BCA Digital melalui aplikasi blu menjadi salah satu bank digital di Indonesia. BCA Digital yang diluncurkan secara resmi pada Juli 2021 lalu, disambut antusiasi oleh masyarkat Indonesia terutama kelompok usia 17 tahun hingga 25 tahun.
Duardi Prihandiko, Head of Marketing & Communication BCA Digital mengatakan BCA Digital dengan aplikasinya blu dibentuk karena dua alasan. Pertama, untuk mempercepat literasi keuangan di Indonesia yang masih rendah dibandingkan negara lain. Dengan adanya bank digital, masyarakat memiliki akses yang lebih mudah ke bank selama ada koneksi internet. Kedua, BCA Digital juga dibentuk sebagai respons BCA atas perkembangan bank digital baik di Indonesia maupun di luar negeri.
Setelah kurang lebih 9 bulan menjadi salah satu bank digital di Indonesia, hingga 21 April 2022 jumlah pengguna aplikasi blu BCA Digital telah mencapai 675.900 pengguna. Mayoritas (44%) pengguna blu berusia 17 tahun hingga 25 tahun. Sebagian besar pengguna memiliki latar belakang sebagai karyawan swasta, pelajar/mahasiswa dan ibu rumah tangga.
Duardi mengatakan dalam mengakuisisi pengguna, BCA Dgital tidak menggunakan strategi agresif. Tetapi, fokus BCA Digital adalah menyediakan produk yang disukai oleh pengguna sehingga mereka menjadi pengguna aktif atau quality customer.
“Pengalaman kami terlalu agresif biasnya secara quality akan less. Makanya kami memutuskan enggak mau terlalu agresif. Kita fokus memperbaiki produk supaya orang suka dan mereka menjadi quality customer,” ujar Duardi saat temu media di Jakarta, Senin (25/4).

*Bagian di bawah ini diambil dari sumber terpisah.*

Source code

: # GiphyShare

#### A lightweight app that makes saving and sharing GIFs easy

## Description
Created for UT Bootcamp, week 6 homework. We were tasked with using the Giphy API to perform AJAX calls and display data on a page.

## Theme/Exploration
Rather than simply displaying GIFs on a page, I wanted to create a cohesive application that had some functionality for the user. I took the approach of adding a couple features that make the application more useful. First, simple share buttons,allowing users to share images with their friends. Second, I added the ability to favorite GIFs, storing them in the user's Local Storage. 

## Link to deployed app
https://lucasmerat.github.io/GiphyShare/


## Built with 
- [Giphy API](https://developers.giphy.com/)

Fokus utama BCA Digital adalah memberikan service yang berkualitas dengan produk yang dibutuhkan oleh penggguna. Selain itu sebagai bank digital, pihaknya terus memperkuat infrastruktur teknologi seagai tulang punggung bisnis bank digital.
Total nominal seluruh transaksi di aplikasi blu BCA hingga 21 April 2022 mencapai Rp23,7 triliun, year to date. Total transaksi uang masuk ke rekening blu dari bank lain periode Januari 2022 hingga 21 April 2022 lebih dari Rp 5,1 triliun. Sementara, ​​dana pihak ketiga (DPK) yang terkumpul mencapai Rp3,16 triliun.Total transaksi tarik tunai tanpa kartu periode Januari 2022 hingga 21 April 2022 mencapai Rp87,78 miliar year to date.
Pada tahun 2022 ini, BCA Digital menggandeng Finansialku dalam memberikan edukasi literasi keuangan kepada masyarakat, khususnya usia produktif. Mulai 25 April 2022, blu menyediakan layanan BI-Fast sebagai salah satu bank digital yang pertama dalam men-deploy BI-Fast. Layanan ini bisa digunakan dengan minimum transaksi sebesar Rp 5 ribu dan maksimal Rp 250 juta. Dalam waktu dekat, blu by BCA Digital akan meluncurkan virtual debit card.